3. CVS has no high performance web UI
as I wrote elsewhere, i happen to work on projects handling up to 10k
RPS during busy hours, in 1-2 servers setups. very high load scenarios
at the core have a very high performing core application. then caching,
load balancing, proxying, whatever else you do with that, is secondary.
the core system needs to deliver.
any, and i mean ANY stable improvement of version control should start
with re-considering of current version control system
the problem with bots and abuse will only get worse in the future. it is
never going away.
> If those broken bots continue requesting all the version-to-version diffs,
> just block those N*(N-1) diffs; noone cares about those.
>
> But why do you break http://cvsweb.openbsd.org/cgi-bin/cvsweb/src/ and the
> like, too?
>
> You pretend that the new cvsweb is not actually "cvsweb", but yet it's stil
> ***cvsweb***.openbsd.org.
>
> Do you seriously think it's reasonable to break everyone's links simply
> because some backend somewhere has changed slightly?
a simple crawler run locally could simply collect all URLs and port them
into nginx's map and rewrite for future compatibility. not a difficult task.
> Because it is simply not reasonable in my book. A user visiting the site
> couldn't care less if it's written in Go or in Perl. They care about the
> CONTENT they came for.
this
> This whole issue should have taken less time to fix than this entire
> discussion we're having. Instead, somehow it's okay for everyone
> everywhere to deal with all these broken links everywhere simply because of
> some invalid justifications that do not even make any sense in the grand
> scheme of things. So far, you have not provided a single valid reason for
> breaking EVERY SINGLE LINK on the website.

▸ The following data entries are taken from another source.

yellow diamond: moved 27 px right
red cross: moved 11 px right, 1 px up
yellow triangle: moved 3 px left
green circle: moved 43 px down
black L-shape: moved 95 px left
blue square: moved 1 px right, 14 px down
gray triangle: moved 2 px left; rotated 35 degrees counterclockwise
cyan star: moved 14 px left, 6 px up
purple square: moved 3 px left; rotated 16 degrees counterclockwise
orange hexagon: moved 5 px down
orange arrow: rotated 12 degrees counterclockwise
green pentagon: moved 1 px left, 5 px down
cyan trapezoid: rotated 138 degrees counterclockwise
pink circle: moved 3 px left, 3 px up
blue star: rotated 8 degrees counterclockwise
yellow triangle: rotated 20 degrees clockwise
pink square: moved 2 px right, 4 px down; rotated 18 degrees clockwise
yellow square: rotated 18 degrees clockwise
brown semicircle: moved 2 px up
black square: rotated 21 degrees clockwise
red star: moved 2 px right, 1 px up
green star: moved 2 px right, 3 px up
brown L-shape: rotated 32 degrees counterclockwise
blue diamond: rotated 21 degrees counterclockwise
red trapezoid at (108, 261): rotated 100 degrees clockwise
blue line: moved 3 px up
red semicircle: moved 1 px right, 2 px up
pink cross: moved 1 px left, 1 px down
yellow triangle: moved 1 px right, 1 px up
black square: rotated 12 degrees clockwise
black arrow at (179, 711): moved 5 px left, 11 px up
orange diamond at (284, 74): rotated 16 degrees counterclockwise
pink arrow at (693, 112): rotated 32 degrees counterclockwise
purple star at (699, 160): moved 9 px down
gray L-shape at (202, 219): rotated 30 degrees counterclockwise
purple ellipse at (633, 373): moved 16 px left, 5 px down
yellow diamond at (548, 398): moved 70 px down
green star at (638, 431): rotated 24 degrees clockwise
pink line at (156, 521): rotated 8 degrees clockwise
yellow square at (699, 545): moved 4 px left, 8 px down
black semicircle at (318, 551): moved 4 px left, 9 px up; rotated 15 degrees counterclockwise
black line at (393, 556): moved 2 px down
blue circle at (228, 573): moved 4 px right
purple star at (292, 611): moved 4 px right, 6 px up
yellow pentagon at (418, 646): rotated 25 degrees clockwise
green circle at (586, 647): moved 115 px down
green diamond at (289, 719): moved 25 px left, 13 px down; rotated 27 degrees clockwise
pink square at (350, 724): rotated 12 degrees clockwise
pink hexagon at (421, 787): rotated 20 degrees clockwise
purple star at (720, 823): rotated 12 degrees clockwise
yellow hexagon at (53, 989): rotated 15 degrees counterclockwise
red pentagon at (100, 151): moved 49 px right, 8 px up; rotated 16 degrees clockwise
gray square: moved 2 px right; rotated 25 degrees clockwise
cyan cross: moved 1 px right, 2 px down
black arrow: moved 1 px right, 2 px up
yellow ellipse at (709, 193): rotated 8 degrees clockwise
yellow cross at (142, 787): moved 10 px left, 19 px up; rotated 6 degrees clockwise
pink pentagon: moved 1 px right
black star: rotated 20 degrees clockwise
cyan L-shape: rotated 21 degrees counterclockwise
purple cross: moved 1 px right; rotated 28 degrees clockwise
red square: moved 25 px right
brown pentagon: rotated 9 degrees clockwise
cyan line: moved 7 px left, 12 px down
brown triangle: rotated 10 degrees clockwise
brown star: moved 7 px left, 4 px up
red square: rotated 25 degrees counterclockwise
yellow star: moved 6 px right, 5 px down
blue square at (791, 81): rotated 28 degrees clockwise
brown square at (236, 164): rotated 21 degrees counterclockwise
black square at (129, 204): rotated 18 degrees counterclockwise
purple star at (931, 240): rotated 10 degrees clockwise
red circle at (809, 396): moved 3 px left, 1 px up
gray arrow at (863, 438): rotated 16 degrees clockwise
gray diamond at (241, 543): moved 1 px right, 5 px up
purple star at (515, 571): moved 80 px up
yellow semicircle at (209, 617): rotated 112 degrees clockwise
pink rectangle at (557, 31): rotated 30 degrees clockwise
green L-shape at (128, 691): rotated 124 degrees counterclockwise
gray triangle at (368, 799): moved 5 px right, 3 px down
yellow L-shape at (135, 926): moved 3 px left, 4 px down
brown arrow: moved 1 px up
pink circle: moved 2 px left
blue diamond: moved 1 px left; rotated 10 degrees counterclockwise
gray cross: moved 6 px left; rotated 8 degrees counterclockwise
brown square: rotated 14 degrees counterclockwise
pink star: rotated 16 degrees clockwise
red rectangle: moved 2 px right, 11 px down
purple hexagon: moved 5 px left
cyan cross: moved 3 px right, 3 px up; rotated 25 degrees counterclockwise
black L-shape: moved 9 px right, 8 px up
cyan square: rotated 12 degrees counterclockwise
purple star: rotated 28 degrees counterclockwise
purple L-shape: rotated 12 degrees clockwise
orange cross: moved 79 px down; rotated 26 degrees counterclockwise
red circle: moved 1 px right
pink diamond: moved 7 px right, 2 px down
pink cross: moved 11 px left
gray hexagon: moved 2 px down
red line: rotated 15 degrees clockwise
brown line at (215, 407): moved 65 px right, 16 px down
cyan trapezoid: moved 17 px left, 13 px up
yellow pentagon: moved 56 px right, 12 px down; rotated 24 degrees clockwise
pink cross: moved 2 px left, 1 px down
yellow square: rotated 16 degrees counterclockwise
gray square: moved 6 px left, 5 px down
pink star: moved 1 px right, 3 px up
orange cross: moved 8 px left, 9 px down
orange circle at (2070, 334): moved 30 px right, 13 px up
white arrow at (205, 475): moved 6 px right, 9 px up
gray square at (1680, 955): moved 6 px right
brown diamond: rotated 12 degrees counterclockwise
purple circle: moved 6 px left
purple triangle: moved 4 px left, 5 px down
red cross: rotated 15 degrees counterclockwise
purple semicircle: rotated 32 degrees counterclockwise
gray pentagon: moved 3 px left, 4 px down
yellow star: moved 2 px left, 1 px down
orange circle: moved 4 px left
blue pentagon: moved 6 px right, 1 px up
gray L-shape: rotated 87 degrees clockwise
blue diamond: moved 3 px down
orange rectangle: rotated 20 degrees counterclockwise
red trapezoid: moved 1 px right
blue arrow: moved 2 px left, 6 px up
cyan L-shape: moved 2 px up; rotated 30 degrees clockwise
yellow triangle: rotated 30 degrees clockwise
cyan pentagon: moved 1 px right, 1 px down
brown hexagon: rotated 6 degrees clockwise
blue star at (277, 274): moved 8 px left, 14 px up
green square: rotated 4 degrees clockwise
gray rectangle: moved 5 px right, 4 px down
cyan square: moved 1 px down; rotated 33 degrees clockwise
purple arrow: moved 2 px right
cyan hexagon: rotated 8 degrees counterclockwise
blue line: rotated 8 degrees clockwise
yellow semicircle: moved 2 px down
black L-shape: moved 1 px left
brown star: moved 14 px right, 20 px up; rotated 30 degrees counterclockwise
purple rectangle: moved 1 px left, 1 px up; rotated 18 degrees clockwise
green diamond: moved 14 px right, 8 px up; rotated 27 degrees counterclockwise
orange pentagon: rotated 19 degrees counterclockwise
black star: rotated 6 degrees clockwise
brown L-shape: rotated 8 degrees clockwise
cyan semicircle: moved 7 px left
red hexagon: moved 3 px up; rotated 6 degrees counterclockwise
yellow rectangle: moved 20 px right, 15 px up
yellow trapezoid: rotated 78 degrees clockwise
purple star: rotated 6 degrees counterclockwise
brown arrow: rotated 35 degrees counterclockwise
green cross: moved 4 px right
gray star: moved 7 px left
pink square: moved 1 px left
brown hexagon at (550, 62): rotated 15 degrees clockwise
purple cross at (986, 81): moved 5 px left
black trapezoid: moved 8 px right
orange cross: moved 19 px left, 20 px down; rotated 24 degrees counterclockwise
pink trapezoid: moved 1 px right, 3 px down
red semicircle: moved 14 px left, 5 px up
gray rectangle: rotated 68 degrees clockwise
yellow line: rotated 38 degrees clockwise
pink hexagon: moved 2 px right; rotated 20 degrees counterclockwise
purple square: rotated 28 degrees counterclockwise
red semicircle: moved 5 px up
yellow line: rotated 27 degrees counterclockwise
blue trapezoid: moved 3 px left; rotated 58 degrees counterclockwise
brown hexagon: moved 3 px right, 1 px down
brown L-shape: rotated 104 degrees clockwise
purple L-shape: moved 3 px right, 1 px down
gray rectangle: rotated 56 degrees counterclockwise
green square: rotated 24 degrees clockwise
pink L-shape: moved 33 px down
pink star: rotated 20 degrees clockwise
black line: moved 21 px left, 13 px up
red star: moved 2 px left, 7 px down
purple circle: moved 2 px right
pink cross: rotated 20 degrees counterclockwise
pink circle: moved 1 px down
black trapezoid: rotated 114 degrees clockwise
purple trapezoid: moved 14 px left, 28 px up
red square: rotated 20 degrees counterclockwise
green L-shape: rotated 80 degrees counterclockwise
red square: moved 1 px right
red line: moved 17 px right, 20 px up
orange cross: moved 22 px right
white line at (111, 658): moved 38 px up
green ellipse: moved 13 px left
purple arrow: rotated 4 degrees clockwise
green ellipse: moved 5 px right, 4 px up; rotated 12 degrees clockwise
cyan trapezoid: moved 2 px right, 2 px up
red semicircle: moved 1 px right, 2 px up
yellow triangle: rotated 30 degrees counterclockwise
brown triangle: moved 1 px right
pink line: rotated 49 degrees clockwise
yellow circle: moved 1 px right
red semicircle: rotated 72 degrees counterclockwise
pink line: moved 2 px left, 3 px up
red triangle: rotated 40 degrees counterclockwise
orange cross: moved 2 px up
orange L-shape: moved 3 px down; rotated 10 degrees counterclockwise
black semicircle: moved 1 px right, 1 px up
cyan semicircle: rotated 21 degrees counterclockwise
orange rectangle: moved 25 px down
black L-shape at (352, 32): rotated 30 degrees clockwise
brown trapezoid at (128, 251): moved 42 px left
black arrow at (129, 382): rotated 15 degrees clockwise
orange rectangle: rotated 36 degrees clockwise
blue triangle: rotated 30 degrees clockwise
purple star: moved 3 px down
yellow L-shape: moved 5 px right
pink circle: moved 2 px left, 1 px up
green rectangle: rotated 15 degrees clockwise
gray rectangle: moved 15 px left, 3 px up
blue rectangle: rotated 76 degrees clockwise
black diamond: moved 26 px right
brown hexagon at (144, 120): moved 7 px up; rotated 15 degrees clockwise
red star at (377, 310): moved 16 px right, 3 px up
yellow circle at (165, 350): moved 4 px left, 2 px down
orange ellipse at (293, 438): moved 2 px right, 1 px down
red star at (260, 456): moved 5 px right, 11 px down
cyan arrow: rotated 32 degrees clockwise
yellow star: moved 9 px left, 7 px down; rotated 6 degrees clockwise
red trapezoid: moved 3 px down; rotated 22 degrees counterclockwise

this. the problem is also nonsensical. people scream "but we love CVS,
we used it for 29 years, we are never giving it up" but then at the same
time they say "all them links we had active for a decade dead? no
problem eh"
one or the other
the dark truth is this:
1. OpenBSD needs to move onto a better version control system, ideally
one with very high performing web UIs
2. the move needs to be smooth.
instead of wasting time on CVS keep it as it, and start working on a
parallel system to replace it soon. Ken can maybe help in Go with the move.